Being a former journalist can sometimes feel like a lifetime affliction. It is impossible to go through one’s day casually consuming the output of the news media without constant irritations, large and small.
In the past 24 hours, two examples of crimes against communications have stuck in my craw. Both are instances that a person not brought up in a newsroom in the “good old days” would hardly have noticed. Exhibit A; an ABC radio referring to someone as an “original founder”. Is there any other kind? And exhibit B, a newspaper article referring to a player “nearly” joining another football club. Wrong. He almost joined them. Near refers to physical proximity which makes nearly.
Most people would regard these gripes as pedantry of the highest order, but I can’t help it. Tautologies and imprecise language were matters for which I was regularly verbally lashed as a journalistic baby at the hands of crusty sub-editors, usually late at night in smoky newsrooms.
But they are incidents that point to a deeper malaise. For a start, the offending journalists clearly don’t have an old hand metaphorically looking over their collective shoulder. (In truth, it was usually the young pup, summoned to appear before the chief sub, who was doing the “looking over the shoulder” as their work was systematically dissected and rearranged by the master before their humble eyes).
Where have they gone, these wise heads? Cost cut out of the industry, mostly.
In part, they have been swept away by the technological changes that have allowed economies in the news production processes and simultaneously made redundant some of the imperative that drove tight discipline. Tautologies were verboten because space was scarce. There was only so much paper available to be printed on every night, and most of that was lined off to accommodate ads.
Maximising the amount of information was the name of the game, and sloppy wordsmithing or ambiguity was wasteful.
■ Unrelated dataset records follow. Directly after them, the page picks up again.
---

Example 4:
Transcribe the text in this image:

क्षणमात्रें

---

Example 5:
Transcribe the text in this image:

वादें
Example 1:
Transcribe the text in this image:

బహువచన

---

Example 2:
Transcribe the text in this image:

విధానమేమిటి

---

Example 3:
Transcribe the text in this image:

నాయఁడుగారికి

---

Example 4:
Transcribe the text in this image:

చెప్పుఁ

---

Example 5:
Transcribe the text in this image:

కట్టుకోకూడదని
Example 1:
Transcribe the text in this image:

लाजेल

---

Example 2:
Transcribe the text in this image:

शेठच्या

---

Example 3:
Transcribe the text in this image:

But in cyber space, the physical limits are gone.
With them have gone a deeper discipline, however, and that is at the heart of the media malaise that so many of us lament. The loss of a clear distinction between comment and news reporting is one most glaring example.
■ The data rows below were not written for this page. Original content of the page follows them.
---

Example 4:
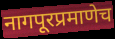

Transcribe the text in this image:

नागपूरप्रमाणेच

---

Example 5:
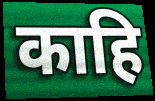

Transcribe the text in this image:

काहि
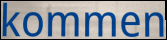
kommen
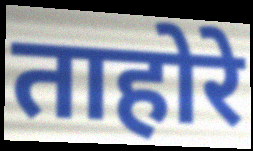
ताहोरे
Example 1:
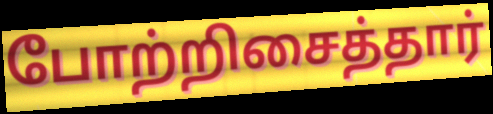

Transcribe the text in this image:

போற்றிசைத்தார்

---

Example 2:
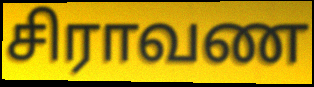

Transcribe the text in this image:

சிராவண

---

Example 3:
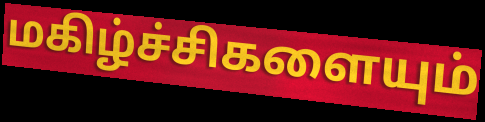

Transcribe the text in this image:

News reporting used to be pretty straight up and down — “Just the facts, ma’am” and all that. If you are confronted with a need to explain who, what, how, where and when in 50 words or less, you become pretty good at telling a story straight.
But if you are not trained to write that way, and are encouraged by a media environment where some outlets define campaigning journalism as being partisan journalism, it is all too easy to slip into indiscipline.
Another recent example: in the day after the announcement by the Prime Minister that the Government would pursue a pokie reform policy different from that agreed with Independent MP Andrew Wilkie, barely one newspaper simply described the actual policy announced. Every paper focused on the reactions of stakeholders and/or journalists’ interpretations of the implications for the Government, with the explanation of the policy too often described only by implication.
For sufferers of over-sensitivity to poor journalism, there is more bad news. This is not a temporary phenomenon, it is a permanent change. Journalism, as we grew up understanding the term, is no more. People calling themselves journalists are in the broader content industry, which is why the disgraceful behaviour so graphically described in the UK Leveson media inquiry hearings has been allowed to happen.
Jude Law’s private conduct is not news just because it is dug out and published in newspapers. It is content the public wants, so those people producing it are rewarded. Consequently, many news outlets have systematically reinvented themselves to produce that content. Included in that reinvention is the training of people who, while they might call themselves journalists, are taught to perfect practices that run against the grain of every principle that defined what journalism used to be.
Get used to it. And in particular, remember: when you are developing a media campaign for your own business, you need to think carefully about those to whom you talk.